— Directive —
A bare number is the expected answer: the count of lines in the records that contain the word "never".
►
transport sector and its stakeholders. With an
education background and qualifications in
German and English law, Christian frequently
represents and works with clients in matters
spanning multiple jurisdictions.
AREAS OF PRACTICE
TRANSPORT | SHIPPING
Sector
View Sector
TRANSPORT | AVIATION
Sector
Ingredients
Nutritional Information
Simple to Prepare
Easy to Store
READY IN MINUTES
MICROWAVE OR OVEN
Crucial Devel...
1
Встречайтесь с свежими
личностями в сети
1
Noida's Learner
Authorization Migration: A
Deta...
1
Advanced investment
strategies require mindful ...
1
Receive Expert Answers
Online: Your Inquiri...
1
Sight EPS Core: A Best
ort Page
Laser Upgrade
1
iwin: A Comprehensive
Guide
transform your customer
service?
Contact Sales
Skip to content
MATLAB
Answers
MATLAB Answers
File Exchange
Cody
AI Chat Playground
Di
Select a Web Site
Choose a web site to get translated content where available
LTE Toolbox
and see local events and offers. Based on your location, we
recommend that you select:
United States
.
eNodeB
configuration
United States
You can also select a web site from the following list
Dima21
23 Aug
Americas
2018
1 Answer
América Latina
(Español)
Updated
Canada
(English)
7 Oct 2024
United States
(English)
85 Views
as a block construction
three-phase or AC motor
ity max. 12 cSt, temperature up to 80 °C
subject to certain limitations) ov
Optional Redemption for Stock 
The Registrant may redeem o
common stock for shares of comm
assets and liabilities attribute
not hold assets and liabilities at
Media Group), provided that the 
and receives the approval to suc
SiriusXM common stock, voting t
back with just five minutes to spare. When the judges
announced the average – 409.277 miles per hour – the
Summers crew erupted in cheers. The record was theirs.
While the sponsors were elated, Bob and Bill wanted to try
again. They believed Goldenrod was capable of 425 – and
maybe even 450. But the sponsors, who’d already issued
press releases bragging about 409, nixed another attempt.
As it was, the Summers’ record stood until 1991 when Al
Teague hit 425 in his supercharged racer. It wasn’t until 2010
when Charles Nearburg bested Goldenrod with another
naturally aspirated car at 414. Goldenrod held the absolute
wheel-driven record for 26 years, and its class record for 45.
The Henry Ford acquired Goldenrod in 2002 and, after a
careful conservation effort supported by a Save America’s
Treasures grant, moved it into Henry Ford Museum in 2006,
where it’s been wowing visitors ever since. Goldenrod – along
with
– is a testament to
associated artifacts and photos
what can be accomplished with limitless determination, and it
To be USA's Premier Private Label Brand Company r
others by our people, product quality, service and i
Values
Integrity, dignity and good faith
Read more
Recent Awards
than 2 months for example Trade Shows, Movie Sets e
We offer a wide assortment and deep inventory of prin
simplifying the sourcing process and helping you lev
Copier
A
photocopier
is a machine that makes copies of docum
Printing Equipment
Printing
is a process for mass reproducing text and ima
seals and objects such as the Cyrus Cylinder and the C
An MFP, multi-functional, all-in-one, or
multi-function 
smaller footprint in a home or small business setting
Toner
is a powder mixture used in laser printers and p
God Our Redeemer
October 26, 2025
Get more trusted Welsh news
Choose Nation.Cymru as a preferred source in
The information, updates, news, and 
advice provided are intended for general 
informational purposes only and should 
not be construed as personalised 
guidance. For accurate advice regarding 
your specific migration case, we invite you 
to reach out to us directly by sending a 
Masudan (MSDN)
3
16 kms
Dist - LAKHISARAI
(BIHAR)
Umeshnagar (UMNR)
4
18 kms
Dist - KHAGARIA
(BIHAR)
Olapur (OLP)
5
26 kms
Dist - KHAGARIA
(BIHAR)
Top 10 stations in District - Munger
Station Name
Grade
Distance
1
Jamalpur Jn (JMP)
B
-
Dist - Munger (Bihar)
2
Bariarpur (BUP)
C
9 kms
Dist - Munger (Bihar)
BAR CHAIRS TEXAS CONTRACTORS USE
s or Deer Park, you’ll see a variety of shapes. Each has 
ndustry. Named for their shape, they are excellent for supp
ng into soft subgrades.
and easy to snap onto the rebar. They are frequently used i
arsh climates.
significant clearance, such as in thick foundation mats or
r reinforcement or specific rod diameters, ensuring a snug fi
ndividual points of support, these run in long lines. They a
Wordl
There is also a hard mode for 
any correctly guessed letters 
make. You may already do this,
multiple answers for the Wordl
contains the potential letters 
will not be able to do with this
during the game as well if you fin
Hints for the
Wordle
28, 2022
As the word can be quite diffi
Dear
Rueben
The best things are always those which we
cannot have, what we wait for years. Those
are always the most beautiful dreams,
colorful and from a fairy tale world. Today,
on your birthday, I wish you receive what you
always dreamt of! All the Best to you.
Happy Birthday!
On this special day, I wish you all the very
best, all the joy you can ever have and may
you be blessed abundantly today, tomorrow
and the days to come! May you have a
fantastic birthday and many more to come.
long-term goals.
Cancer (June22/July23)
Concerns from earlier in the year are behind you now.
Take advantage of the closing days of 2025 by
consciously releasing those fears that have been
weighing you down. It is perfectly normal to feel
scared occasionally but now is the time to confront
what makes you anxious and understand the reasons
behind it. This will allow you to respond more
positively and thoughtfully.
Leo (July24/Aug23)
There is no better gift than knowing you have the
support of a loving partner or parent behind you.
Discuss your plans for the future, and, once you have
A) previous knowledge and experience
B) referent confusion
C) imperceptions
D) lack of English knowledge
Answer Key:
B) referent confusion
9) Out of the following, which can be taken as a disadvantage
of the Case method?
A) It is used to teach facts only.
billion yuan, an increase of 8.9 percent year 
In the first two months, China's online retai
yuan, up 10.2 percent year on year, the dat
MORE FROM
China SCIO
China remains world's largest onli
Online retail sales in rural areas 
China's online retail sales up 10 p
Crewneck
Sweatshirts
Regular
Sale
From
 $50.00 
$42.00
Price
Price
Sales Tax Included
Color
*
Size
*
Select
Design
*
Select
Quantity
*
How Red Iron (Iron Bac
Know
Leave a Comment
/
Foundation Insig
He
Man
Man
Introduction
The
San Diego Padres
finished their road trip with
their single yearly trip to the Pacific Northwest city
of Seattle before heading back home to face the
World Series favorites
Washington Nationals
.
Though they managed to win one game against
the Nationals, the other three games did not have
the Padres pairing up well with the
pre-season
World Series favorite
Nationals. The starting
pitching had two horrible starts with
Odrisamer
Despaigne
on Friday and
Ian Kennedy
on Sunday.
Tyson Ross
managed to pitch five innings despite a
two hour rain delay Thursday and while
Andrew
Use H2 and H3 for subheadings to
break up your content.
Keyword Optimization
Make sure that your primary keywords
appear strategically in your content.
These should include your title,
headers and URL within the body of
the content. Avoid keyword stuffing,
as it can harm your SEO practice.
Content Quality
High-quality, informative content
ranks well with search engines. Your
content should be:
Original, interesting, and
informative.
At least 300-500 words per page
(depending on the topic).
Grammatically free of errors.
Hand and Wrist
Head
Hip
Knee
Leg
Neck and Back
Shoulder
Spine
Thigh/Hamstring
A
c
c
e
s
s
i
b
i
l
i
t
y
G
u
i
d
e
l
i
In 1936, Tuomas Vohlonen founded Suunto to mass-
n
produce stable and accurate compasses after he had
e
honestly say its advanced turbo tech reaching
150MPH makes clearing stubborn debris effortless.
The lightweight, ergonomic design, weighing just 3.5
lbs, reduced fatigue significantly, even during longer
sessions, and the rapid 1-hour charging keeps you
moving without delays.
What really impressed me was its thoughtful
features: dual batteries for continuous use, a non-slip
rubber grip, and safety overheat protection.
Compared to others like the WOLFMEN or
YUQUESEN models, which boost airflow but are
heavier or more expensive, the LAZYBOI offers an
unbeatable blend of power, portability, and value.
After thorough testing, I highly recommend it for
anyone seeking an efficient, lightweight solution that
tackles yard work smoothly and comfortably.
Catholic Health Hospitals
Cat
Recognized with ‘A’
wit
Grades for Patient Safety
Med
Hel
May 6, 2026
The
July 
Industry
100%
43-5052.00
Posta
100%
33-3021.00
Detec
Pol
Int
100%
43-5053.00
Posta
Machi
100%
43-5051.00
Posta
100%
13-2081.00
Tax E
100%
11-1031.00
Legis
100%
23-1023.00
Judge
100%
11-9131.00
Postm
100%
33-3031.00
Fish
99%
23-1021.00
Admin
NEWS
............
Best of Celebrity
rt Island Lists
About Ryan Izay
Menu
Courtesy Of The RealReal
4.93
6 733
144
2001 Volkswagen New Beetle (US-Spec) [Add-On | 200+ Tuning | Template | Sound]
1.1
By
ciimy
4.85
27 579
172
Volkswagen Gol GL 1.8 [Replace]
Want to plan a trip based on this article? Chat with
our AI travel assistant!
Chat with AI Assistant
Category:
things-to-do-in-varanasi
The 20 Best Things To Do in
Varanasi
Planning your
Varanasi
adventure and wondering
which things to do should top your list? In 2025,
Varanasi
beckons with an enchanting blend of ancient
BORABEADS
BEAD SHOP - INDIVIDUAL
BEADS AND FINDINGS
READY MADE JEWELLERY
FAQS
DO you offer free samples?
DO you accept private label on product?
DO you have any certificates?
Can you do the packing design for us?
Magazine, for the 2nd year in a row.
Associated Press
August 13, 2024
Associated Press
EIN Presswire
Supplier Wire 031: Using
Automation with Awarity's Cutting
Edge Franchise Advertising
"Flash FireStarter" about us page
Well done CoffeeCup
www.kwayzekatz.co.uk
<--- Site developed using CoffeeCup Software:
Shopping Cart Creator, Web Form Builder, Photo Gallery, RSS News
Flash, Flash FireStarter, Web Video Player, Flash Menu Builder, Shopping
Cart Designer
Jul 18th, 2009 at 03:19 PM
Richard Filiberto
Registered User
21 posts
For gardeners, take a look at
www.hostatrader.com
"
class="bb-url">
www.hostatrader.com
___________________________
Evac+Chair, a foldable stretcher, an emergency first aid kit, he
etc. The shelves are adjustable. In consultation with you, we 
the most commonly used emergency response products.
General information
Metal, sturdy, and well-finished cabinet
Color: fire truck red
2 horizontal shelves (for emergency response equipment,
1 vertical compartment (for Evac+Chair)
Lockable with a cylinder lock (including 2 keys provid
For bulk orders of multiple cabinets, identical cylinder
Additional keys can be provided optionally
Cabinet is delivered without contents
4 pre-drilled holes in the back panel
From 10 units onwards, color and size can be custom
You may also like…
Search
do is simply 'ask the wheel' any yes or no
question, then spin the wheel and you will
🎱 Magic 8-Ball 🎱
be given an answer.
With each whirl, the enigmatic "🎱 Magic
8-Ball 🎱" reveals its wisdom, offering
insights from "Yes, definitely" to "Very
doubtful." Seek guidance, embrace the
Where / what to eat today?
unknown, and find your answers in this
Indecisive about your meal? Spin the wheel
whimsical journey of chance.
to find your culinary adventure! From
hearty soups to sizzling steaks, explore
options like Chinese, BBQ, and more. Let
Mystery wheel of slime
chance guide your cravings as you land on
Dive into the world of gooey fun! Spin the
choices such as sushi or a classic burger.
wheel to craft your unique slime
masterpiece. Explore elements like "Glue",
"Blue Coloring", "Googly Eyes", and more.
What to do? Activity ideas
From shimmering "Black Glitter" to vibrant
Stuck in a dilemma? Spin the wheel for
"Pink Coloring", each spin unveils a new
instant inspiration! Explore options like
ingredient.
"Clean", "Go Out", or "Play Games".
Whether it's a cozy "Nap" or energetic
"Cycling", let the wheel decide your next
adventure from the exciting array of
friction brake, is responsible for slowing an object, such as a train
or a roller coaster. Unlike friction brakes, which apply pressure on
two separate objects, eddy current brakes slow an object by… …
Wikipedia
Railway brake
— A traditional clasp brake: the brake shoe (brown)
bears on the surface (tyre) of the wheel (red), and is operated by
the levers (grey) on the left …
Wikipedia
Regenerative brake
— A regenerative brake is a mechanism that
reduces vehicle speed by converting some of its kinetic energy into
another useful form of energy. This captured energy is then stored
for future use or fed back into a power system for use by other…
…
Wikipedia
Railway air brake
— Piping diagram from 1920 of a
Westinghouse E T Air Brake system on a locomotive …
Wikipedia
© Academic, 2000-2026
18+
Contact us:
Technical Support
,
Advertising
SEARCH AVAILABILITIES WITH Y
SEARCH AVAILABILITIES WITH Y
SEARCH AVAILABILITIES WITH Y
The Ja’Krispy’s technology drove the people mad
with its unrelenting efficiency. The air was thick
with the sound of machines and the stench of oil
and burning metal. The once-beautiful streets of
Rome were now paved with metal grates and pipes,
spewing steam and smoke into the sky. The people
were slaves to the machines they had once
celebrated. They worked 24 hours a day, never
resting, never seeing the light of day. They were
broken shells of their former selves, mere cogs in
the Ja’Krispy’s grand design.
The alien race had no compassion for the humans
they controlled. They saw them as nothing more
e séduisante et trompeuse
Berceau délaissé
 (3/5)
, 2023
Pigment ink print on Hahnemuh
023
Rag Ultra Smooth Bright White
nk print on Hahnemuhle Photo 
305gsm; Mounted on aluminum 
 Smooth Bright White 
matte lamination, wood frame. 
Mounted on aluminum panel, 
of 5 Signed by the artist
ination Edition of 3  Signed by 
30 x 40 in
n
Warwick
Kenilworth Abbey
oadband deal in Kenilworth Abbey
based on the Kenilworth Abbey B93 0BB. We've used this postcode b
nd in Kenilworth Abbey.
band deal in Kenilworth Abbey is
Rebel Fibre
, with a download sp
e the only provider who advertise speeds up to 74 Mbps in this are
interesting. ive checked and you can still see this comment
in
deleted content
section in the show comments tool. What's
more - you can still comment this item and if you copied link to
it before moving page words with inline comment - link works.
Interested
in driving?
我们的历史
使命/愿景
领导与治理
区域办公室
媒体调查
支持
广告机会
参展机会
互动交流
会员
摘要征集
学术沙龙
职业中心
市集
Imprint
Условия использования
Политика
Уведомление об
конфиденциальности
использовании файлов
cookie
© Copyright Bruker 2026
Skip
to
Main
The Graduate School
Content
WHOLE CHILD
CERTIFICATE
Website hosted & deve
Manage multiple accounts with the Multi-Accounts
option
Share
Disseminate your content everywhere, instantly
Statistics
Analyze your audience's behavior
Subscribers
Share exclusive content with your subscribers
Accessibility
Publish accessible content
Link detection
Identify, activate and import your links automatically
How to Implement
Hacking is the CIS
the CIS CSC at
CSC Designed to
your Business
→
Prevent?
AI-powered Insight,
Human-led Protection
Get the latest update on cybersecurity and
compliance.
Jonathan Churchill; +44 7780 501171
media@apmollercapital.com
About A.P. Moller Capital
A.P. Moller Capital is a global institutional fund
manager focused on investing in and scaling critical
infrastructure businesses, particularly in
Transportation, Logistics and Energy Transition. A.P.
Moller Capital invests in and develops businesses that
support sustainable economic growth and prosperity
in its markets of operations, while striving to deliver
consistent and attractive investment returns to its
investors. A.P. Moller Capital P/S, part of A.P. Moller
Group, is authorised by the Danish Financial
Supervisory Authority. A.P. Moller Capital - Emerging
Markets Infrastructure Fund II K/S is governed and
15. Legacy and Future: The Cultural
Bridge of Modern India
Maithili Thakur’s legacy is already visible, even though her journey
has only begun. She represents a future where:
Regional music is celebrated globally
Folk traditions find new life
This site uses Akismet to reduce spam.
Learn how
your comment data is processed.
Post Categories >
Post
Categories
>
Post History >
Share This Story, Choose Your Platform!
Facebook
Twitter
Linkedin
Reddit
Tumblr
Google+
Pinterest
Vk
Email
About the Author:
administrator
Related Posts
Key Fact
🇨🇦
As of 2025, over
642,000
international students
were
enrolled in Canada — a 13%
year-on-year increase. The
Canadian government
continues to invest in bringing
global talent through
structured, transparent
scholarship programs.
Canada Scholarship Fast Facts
◄
— Result of this exercise —
2